───── Extracted entries

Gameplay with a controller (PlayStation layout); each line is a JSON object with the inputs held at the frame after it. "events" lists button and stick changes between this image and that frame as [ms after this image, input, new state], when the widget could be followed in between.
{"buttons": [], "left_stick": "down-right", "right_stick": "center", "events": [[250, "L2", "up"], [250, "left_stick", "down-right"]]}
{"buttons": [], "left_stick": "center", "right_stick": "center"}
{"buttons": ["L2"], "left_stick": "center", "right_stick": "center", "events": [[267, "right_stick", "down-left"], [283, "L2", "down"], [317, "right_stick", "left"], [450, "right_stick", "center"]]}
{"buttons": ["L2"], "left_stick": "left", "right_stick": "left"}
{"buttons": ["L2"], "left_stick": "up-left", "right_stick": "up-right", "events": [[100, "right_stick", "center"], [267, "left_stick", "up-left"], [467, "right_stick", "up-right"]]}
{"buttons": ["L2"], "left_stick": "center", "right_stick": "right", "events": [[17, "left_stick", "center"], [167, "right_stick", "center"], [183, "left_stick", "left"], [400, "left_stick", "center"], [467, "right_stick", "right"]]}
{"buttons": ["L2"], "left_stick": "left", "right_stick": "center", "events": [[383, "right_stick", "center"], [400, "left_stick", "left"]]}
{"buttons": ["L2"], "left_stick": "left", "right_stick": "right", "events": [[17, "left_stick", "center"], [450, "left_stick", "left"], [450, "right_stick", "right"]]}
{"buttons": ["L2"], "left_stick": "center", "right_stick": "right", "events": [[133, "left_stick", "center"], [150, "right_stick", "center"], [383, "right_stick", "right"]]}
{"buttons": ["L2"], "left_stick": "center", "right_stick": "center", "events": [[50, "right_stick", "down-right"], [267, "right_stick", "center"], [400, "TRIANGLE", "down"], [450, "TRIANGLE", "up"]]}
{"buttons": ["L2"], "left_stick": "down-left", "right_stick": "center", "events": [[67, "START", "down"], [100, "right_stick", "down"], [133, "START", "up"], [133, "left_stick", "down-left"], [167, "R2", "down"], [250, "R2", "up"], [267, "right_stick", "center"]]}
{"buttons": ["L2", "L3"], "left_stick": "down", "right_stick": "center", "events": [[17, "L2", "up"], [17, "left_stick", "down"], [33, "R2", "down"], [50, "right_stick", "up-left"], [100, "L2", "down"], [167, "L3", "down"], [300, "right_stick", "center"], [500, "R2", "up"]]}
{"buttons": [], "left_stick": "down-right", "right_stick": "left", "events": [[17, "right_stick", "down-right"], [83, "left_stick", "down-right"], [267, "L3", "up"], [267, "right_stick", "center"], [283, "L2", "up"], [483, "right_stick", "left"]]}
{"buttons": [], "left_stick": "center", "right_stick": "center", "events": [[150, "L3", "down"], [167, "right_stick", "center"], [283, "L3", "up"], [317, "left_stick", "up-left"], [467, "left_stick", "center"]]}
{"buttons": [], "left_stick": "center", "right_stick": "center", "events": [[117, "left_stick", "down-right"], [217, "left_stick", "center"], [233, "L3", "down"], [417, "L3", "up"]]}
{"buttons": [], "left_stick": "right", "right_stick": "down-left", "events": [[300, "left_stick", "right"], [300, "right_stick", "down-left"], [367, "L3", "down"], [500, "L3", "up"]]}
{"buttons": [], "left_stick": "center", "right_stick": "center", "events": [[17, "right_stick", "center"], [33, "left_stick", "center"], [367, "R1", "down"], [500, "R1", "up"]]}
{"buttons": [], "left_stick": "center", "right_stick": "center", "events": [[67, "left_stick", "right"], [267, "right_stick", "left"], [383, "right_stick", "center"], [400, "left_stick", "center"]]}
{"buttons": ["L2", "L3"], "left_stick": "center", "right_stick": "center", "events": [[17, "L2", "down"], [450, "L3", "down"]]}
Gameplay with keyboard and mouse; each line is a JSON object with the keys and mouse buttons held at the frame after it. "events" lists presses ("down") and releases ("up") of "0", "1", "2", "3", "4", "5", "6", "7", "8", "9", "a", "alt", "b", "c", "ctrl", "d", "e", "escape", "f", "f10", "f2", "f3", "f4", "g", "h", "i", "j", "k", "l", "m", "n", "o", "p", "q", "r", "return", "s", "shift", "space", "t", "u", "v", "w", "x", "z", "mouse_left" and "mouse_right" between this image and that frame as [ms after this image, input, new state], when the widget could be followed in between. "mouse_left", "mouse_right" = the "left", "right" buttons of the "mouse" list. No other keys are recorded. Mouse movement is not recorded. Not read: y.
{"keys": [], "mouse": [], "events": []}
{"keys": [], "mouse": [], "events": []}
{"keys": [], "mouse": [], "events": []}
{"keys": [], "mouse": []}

──────────

# [Task to complete]
Transcribe the entries exactly, and make each line match the original.

# [Solution for this exercise]
Gameplay with a controller (PlayStation layout); each line is a JSON object with the inputs held at the frame after it. "events" lists button and stick changes between this image and that frame as [ms after this image, input, new state], when the widget could be followed in between.
{"buttons": [], "left_stick": "down-right", "right_stick": "center", "events": [[250, "L2", "up"], [250, "left_stick", "down-right"]]}
{"buttons": [], "left_stick": "center", "right_stick": "center"}
{"buttons": ["L2"], "left_stick": "center", "right_stick": "center", "events": [[267, "right_stick", "down-left"], [283, "L2", "down"], [317, "right_stick", "left"], [450, "right_stick", "center"]]}
{"buttons": ["L2"], "left_stick": "left", "right_stick": "left"}
{"buttons": ["L2"], "left_stick": "up-left", "right_stick": "up-right", "events": [[100, "right_stick", "center"], [267, "left_stick", "up-left"], [467, "right_stick", "up-right"]]}
{"buttons": ["L2"], "left_stick": "center", "right_stick": "right", "events": [[17, "left_stick", "center"], [167, "right_stick", "center"], [183, "left_stick", "left"], [400, "left_stick", "center"], [467, "right_stick", "right"]]}
{"buttons": ["L2"], "left_stick": "left", "right_stick": "center", "events": [[383, "right_stick", "center"], [400, "left_stick", "left"]]}
{"buttons": ["L2"], "left_stick": "left", "right_stick": "right", "events": [[17, "left_stick", "center"], [450, "left_stick", "left"], [450, "right_stick", "right"]]}
{"buttons": ["L2"], "left_stick": "center", "right_stick": "right", "events": [[133, "left_stick", "center"], [150, "right_stick", "center"], [383, "right_stick", "right"]]}
{"buttons": ["L2"], "left_stick": "center", "right_stick": "center", "events": [[50, "right_stick", "down-right"], [267, "right_stick", "center"], [400, "TRIANGLE", "down"], [450, "TRIANGLE", "up"]]}
{"buttons": ["L2"], "left_stick": "down-left", "right_stick": "center", "events": [[67, "START", "down"], [100, "right_stick", "down"], [133, "START", "up"], [133, "left_stick", "down-left"], [167, "R2", "down"], [250, "R2", "up"], [267, "right_stick", "center"]]}
{"buttons": ["L2", "L3"], "left_stick": "down", "right_stick": "center", "events": [[17, "L2", "up"], [17, "left_stick", "down"], [33, "R2", "down"], [50, "right_stick", "up-left"], [100, "L2", "down"], [167, "L3", "down"], [300, "right_stick", "center"], [500, "R2", "up"]]}
{"buttons": [], "left_stick": "down-right", "right_stick": "left", "events": [[17, "right_stick", "down-right"], [83, "left_stick", "down-right"], [267, "L3", "up"], [267, "right_stick", "center"], [283, "L2", "up"], [483, "right_stick", "left"]]}
{"buttons": [], "left_stick": "center", "right_stick": "center", "events": [[150, "L3", "down"], [167, "right_stick", "center"], [283, "L3", "up"], [317, "left_stick", "up-left"], [467, "left_stick", "center"]]}
{"buttons": [], "left_stick": "center", "right_stick": "center", "events": [[117, "left_stick", "down-right"], [217, "left_stick", "center"], [233, "L3", "down"], [417, "L3", "up"]]}
{"buttons": [], "left_stick": "right", "right_stick": "down-left", "events": [[300, "left_stick", "right"], [300, "right_stick", "down-left"], [367, "L3", "down"], [500, "L3", "up"]]}
{"buttons": [], "left_stick": "center", "right_stick": "center", "events": [[17, "right_stick", "center"], [33, "left_stick", "center"], [367, "R1", "down"], [500, "R1", "up"]]}
{"buttons": [], "left_stick": "center", "right_stick": "center", "events": [[67, "left_stick", "right"], [267, "right_stick", "left"], [383, "right_stick", "center"], [400, "left_stick", "center"]]}
{"buttons": ["L2", "L3"], "left_stick": "center", "right_stick": "center", "events": [[17, "L2", "down"], [450, "L3", "down"]]}
Gameplay with keyboard and mouse; each line is a JSON object with the keys and mouse buttons held at the frame after it. "events" lists presses ("down") and releases ("up") of "0", "1", "2", "3", "4", "5", "6", "7", "8", "9", "a", "alt", "b", "c", "ctrl", "d", "e", "escape", "f", "f10", "f2", "f3", "f4", "g", "h", "i", "j", "k", "l", "m", "n", "o", "p", "q", "r", "return", "s", "shift", "space", "t", "u", "v", "w", "x", "z", "mouse_left" and "mouse_right" between this image and that frame as [ms after this image, input, new state], when the widget could be followed in between. "mouse_left", "mouse_right" = the "left", "right" buttons of the "mouse" list. No other keys are recorded. Mouse movement is not recorded. Not read: y.
{"keys": [], "mouse": [], "events": []}
{"keys": [], "mouse": [], "events": []}
{"keys": [], "mouse": [], "events": []}
{"keys": [], "mouse": []}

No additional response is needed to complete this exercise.